Owenz runs a website and Facebook page dedicated to screen-free parenting, and suggests family board games, COVID-safe outside play, and a useful mnemonic device as helpful tools parents can apply to combat possible vision and posture issues that may result from too much sedentary time with screens.
“We use the acronym S.P.O.I.L. — for Social-activities, Play-based activities that are freely chosen by the child, Outdoor activities, Independent work and chores that the child participates in, and Literacy-based activities where the child is reading or being read to, or listening to an audio podcast or audio book,” she said.
Another major component to building, maintaining, and monitoring healthy screen-time habits, and your child’s overall well-being during the pandemic, is sleep.
“Set a bedtime and adhere to it,” said Katherine Dahlsgaard, a licensed cognitive and behavioral psychologist in private practice based in Philadelphia. “Teenagers are going to bed later, and they’re sleeping more during the pandemic, we have good data on that.

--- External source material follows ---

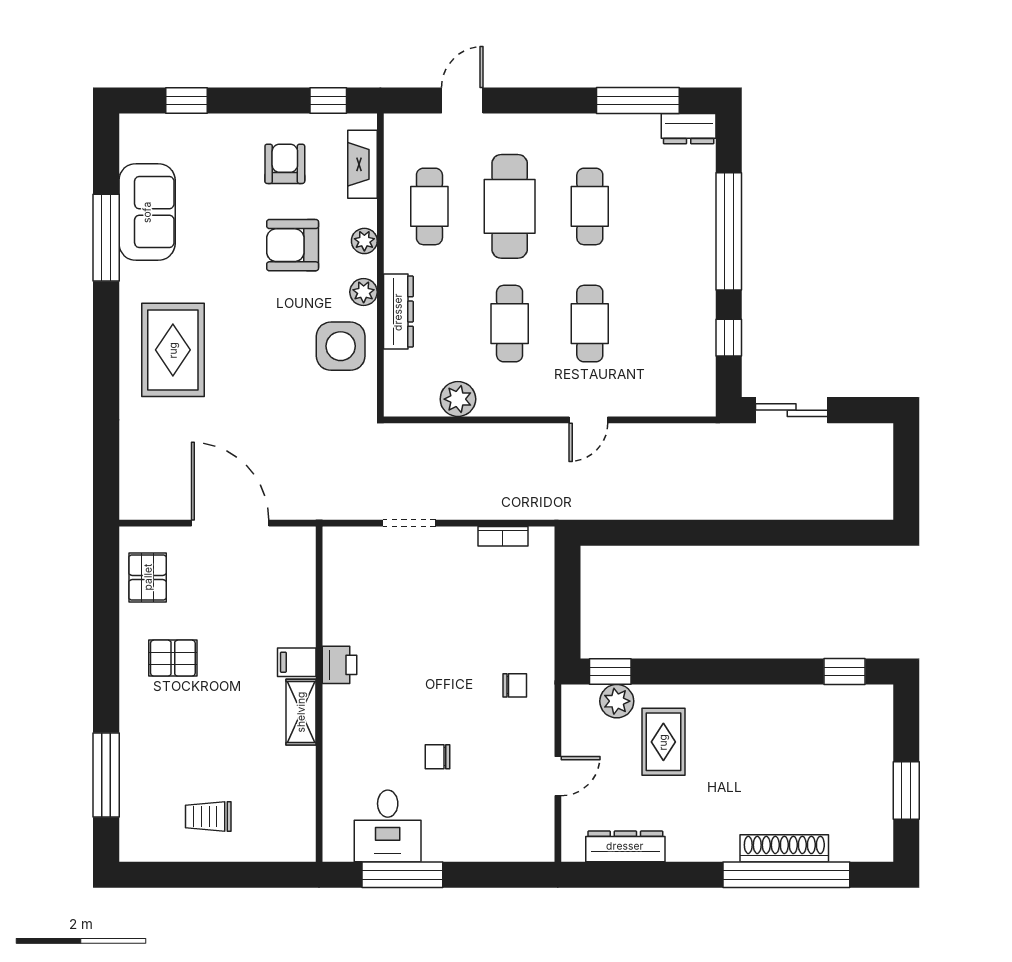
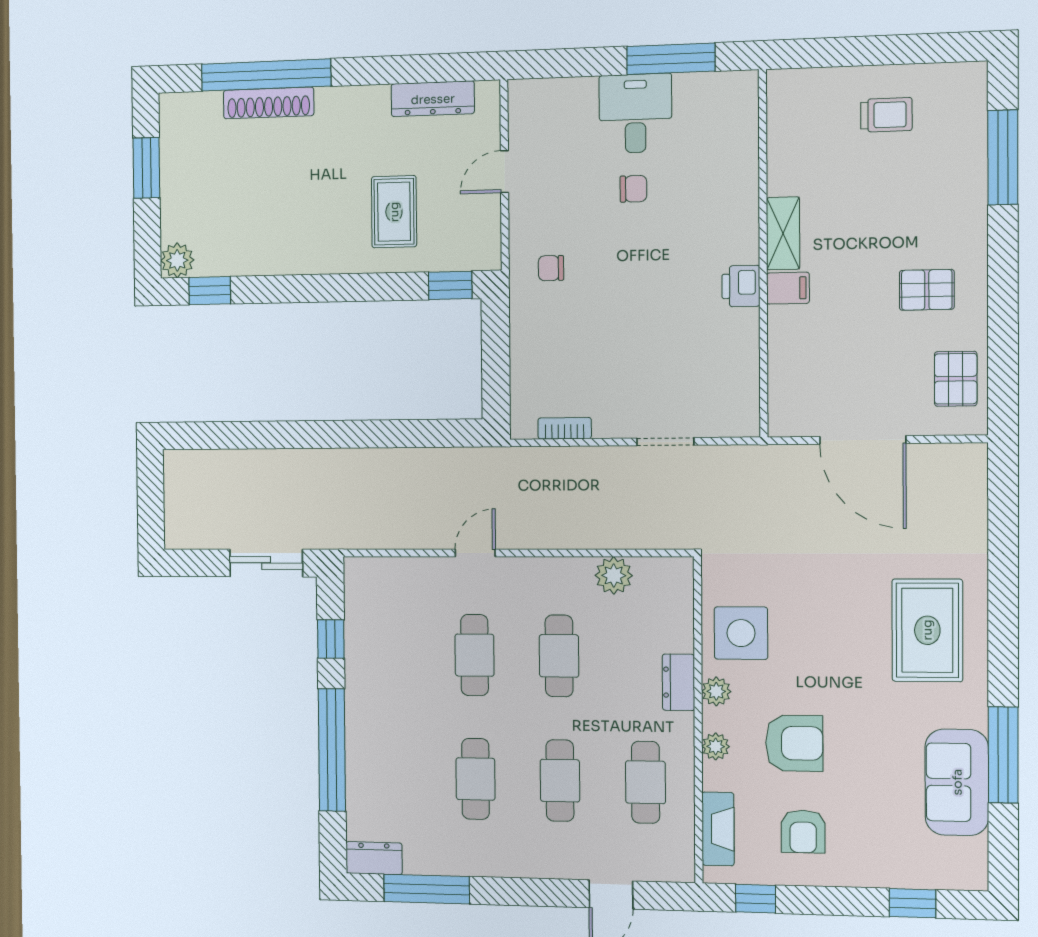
cafe table: (510, 206) -> (560, 781), width x0.73, depth x0.74
dresser: (398, 312) -> (678, 682), width x0.70
plant: (617, 701) -> (177, 260), moved
desk: (388, 826) -> (635, 113), moved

And that may actually be a good thing.”
One positive outcome of remote learning at home, according to Dahlsgaard, is that children no longer need to catch a bus or a train to make it to school on time. That makes getting a good night’s sleep easier.
“We have a nation of teenagers that is chronically under-slept. So it would make sense that teenagers … get up later now because their commute time to virtual learning is 12 seconds,” Dahlsgaard said. “However, I think parents are using good judgment, which is if you have a teenager staying up until 2 or 3 or 4 in the morning, well, that’s too much screen time.”